TASKS FOR THIS EXERCISE →
• 1. From the forum post on e10s, list every name of a browser, a browser project, or a forum user that appears.
• 2. Answer these from the forum post on e10s:
(a) What phrase does the writer use to describe e10s?
(b) For how long has e10s been "half" in the tree?
(c) Why is the unused e10s code in Pale Moon's source tree hard to clean up?
• 3. Write what comes next in the forum post on e10s, starting after its final sentence.

SELECTED TEXT →
Re: e10s / Electrolysis
It's the "latest shiney". That's why they make a big deal out of itAntonius32 wrote:Thank you for explaining. I was asking, because on some forums, people seem to make a big deal of e10s, and I didn't understand why..
Honestly, haven't they learned anything from other browsers that try to do this and happily eat up all your computer's resources?
E10s in one implementation or another has been "half" in the tree for years. Pale Moon's source tree is riddled with a lot of e10s code that isn't actively used, but because of the many modules it's in, also not easy to clean up.
I'd rather not have it but it's not a trivial project to clean all that out.

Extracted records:
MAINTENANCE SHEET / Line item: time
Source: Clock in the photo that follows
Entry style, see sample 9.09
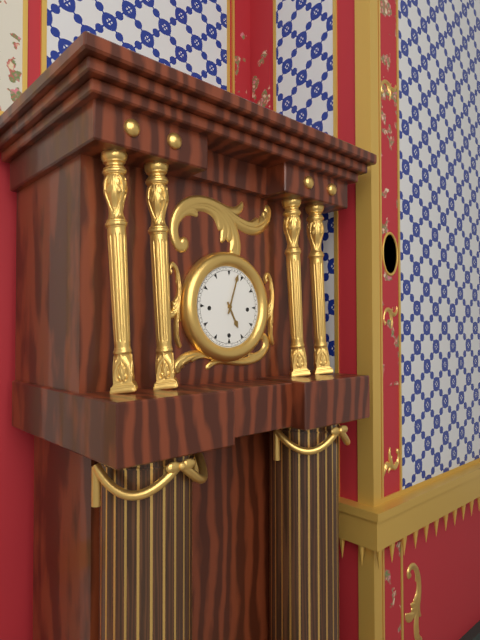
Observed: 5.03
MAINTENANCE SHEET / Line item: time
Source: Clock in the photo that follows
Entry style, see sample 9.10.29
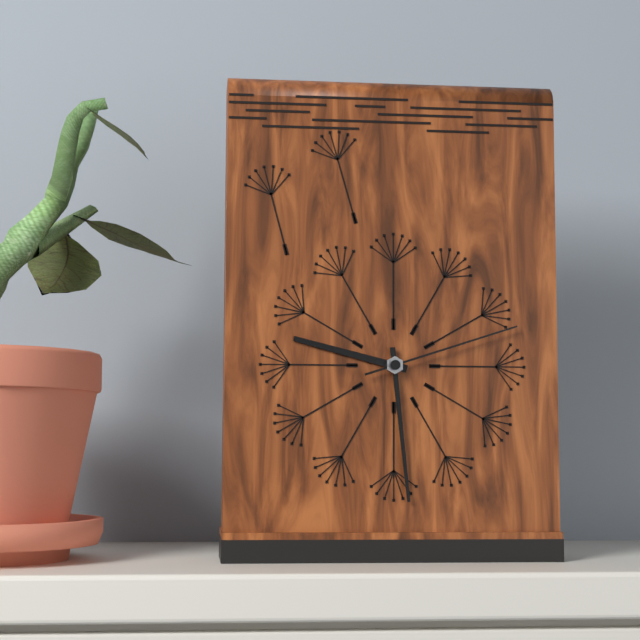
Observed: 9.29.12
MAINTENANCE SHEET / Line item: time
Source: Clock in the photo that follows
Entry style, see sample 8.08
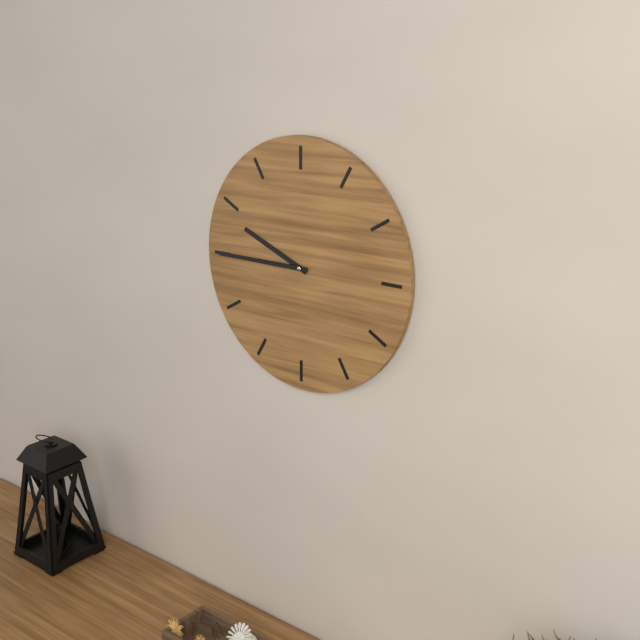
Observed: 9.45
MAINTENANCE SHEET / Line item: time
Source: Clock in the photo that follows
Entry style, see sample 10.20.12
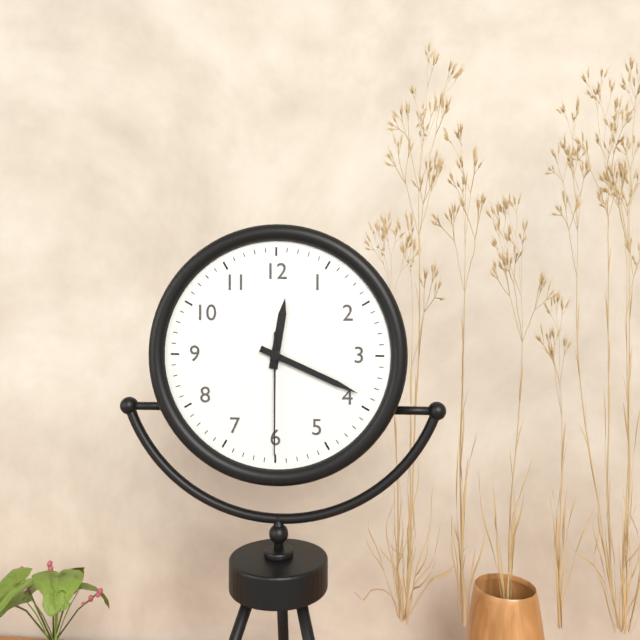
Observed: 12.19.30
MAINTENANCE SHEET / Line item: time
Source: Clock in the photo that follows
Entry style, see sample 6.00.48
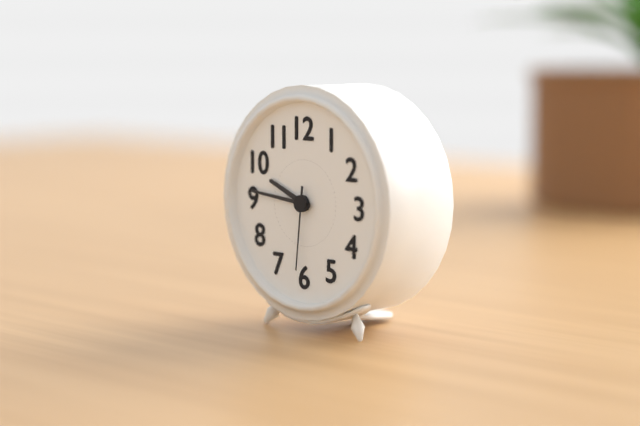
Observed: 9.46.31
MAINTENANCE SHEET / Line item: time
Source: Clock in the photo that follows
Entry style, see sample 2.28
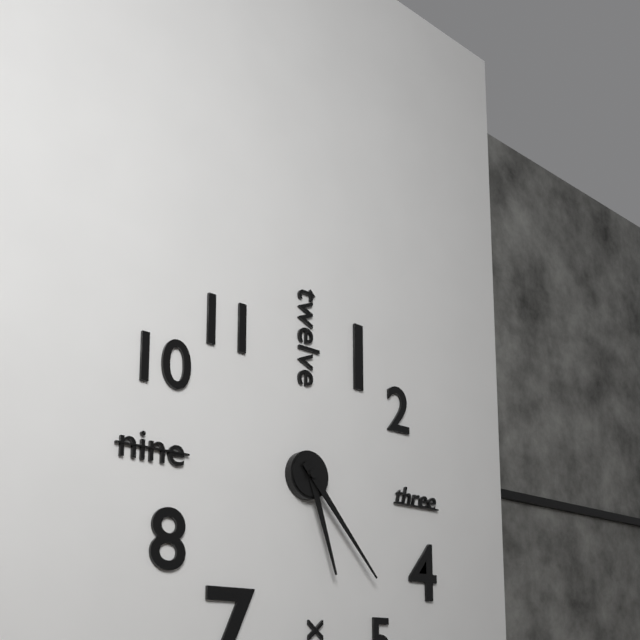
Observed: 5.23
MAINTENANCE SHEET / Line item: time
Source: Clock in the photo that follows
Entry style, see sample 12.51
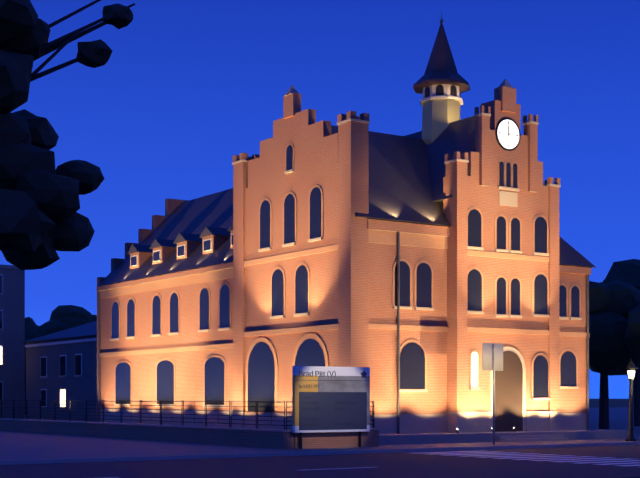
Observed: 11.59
* * *
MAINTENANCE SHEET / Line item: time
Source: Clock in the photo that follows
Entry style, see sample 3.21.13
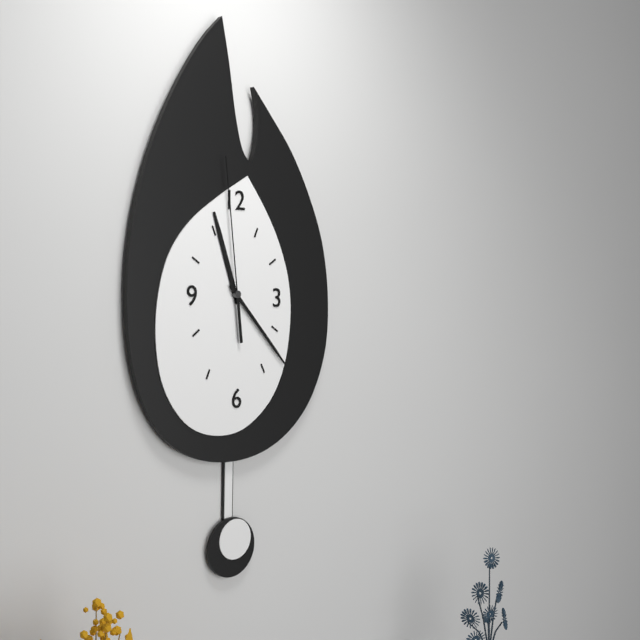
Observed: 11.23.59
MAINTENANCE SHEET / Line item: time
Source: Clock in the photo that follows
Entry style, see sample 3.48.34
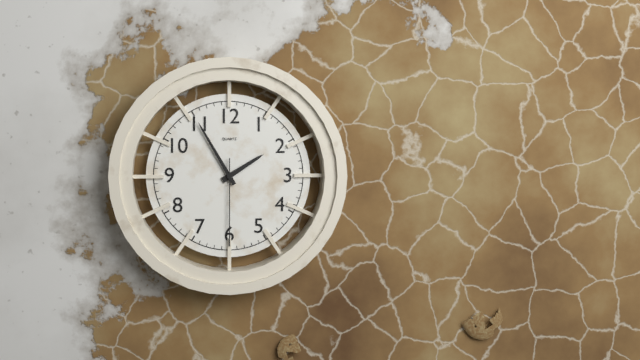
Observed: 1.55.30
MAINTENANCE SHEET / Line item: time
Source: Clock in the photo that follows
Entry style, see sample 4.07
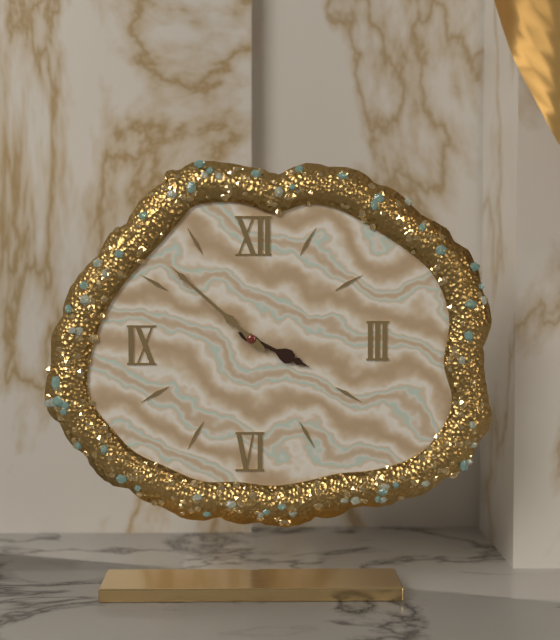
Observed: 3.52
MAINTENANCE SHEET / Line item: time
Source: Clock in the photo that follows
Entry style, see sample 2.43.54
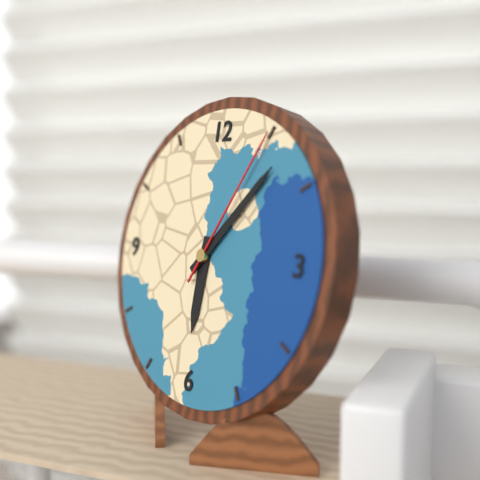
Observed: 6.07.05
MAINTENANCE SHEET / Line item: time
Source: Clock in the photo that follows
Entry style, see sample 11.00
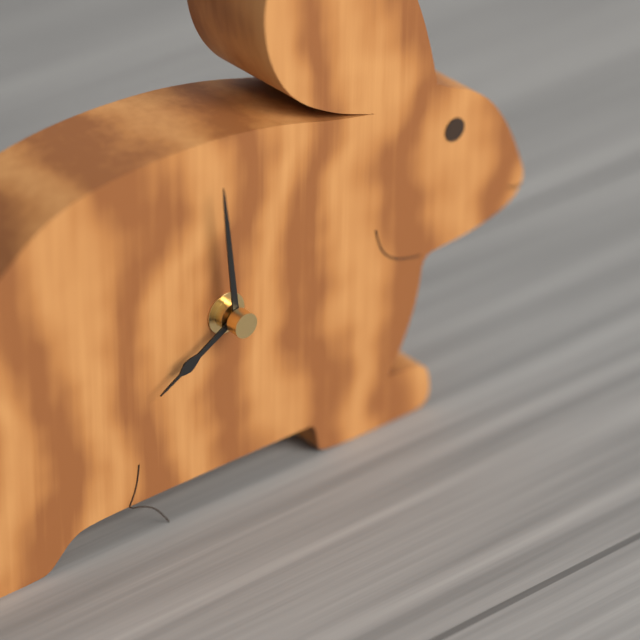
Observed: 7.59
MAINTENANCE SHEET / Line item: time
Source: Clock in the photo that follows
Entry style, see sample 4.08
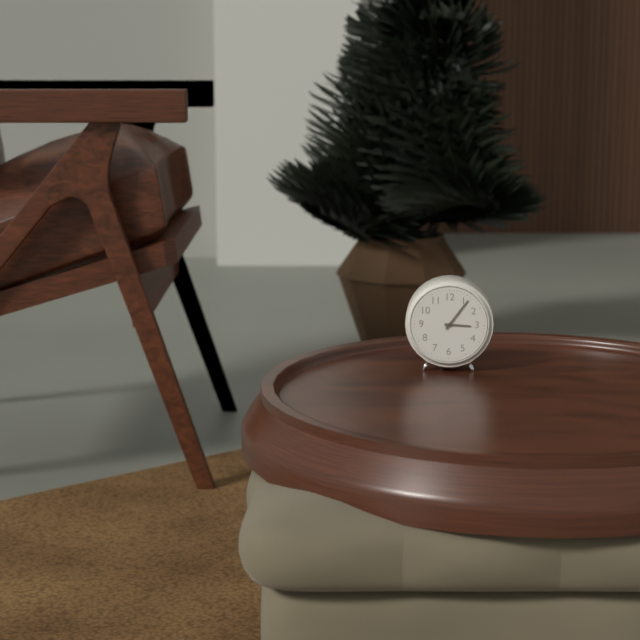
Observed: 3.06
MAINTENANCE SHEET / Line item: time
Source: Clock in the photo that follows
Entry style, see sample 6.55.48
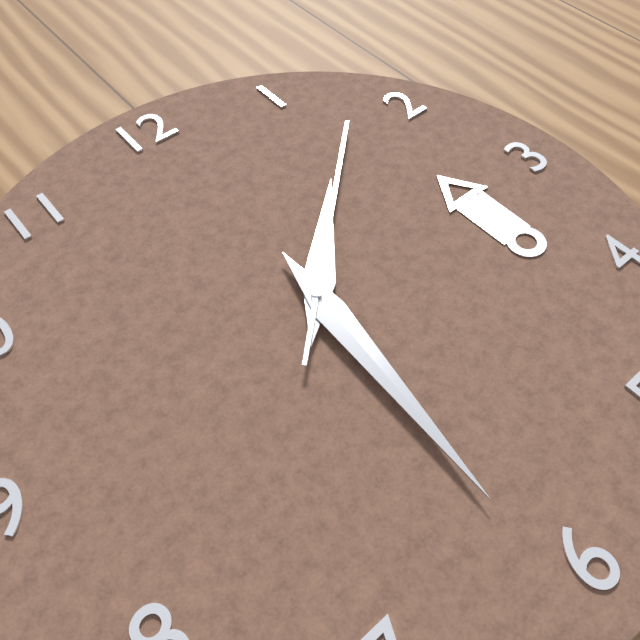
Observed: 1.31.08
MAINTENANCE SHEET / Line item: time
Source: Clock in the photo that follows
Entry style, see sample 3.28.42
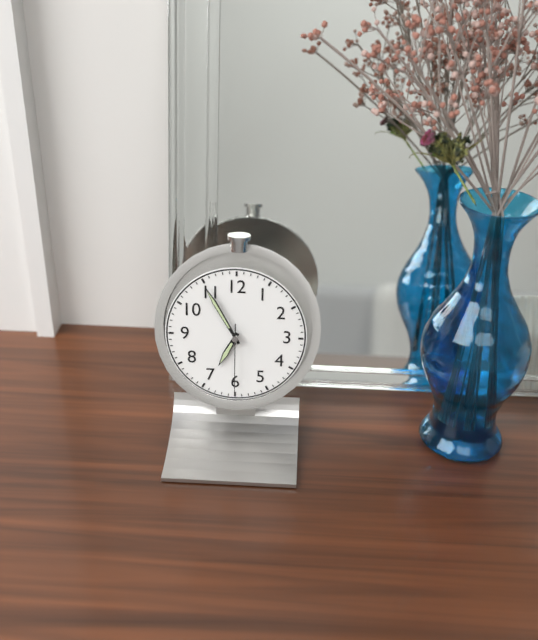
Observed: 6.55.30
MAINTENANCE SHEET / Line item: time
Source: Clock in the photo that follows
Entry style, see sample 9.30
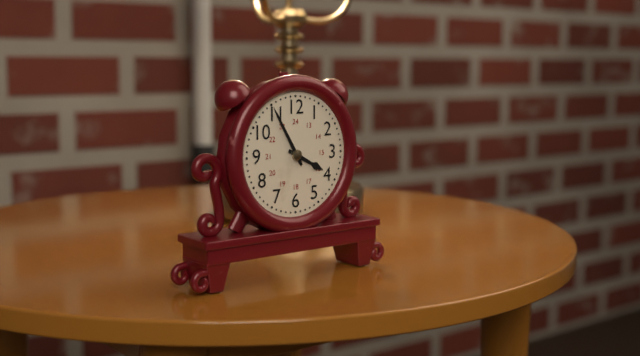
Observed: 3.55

PER-TASK OUTPUTS →
• 1.
e10s
Electrolysis
Pale Moon
Antonius32

• 2.
(a) It is called the "latest shiney."
(b) For years.
(c) It is spread across many modules.

• 3.
EDIT: poking at nightly's e10s mode, it seems they shove all web content in one process (which doesn't solve much of anything and the process can still only talk to 1 core). Basically, what that means is you have one "main" process with the UI of the browser and one "web content" process with all tabs (currently running in plugin-container.exe). With 6 tabs loaded, the main process takes 200-220MB of memory, the web content process takes no less than 600MB of memory. Err.. yeah, about that almost a GB of memory usage for 6 tabs...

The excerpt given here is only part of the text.